Due north of here, far away on the other side of the icecap, is another popular area: Lake Múvatn, 'Midge Lake', a higgeldy-piggeldy arrangement of trout-rich waters embellished with grassed over lava islands and peninsulas. On its southern shore is a dead volcano that reminds me of the nature of my mission. It's Hverfell, a dead volcano, huge and perfect and completely made out of a fine, slate-grey grit. The surprise here is that the crater is full of enormous graffiti written in stones and directed at the sky. The whole thing resembles nothing less than an enormous speaker cone, designed to pump bass beats into space. Dance culture and landscape collide right here. Note to the government: can we use this as a venue for the world's greatest millennial rave, please?

Across from this mega-woofer is a tweeter - a huge magma bubble that solidified and then collapsed under its own weight, leaving behind a circular zone of arches and spires and piles of broken rock that affords enough shelter for bushes and trees to grow and resembles nothing so much as the ruins of a Mayan city. And about five kilometers to the east of this is my favourite place so far - if only for the historical connection. It's an area called Lúdentsborgir, which was selected by NASA to train Neil Armstrong and team for the 1969 moon landing. It was thought to be the nearest thing the earth had to the surface of the moon, although with its covering of moss and population of hardy sheep it doesn't really look it. We drive the Honda Civic there, just because we can.

Still, the Honda's not going to get us to our next destination, Askya, an enormous volcanic crater deep in the Icelandic interior, with a caldera fifty square kilometers in size. When this erupted in 1875 it covered most of western Europe in dust and created a magnificent range of utterly psychotic landscapes across some 6000 square kilometers of the surrounding area. To cross those, we need a Lada four-wheel drive.

Thus equipped, we bowl across emulsioned basalt plateaus and wind our way through miles of lava bubbles like great bitumen domes. South of the famous plug-shaped Herdubried mountain (created when a volcano erupted underneath an icecap) the road smooths out and we find ourselves on a yellow plain of pumice and ash, an undulating bed of the lightest of materials ribboned with delicate grey wind patterns.
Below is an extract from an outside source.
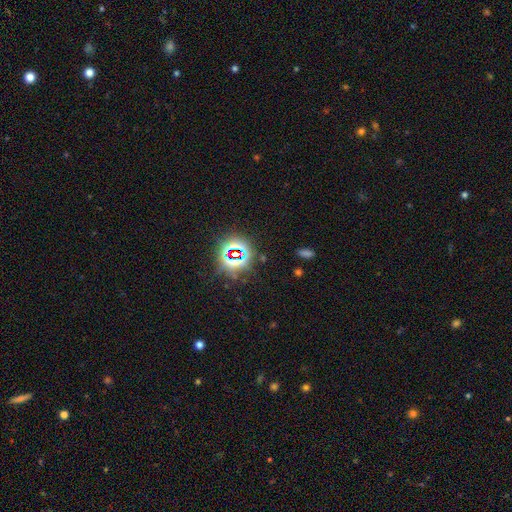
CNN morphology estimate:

The low dunes are interrupted by occasional outcrops of lava like fossilised dinosaur eggs, cracked open from within and littered about, time-transmuted into rock, grey and black in the shade and beaten to purples and blues in the sun.

Walking across the crust of polystyrene-like frozen stone-foam chips my footsteps boom as if on the skin of a drum. Now and again I happen across small clumps of honeycomb rock, spun out of the earth like demerara candy floss, more delicate than the chewed paper of a wasps' nest. I sit, and the silence is absolute, so total that my ears begin to hum, aware of themselves as machines. The distant howl of a plane, the idle chat of a squadron of migrating geese open up the dimension of the sky, today a pure, clipped, windless blue. In the distance the ice cap, a dim variegation of frozen water and rock, is mantled with a smooth smear of cloud whiter than snow. Forget the area that they trained Neil Armstrong - this is the moon for me. It's an unbelievable place, a landscape from Ballard, simultaneously eternal and fleeting. I achieve lift-off - I'm totally high.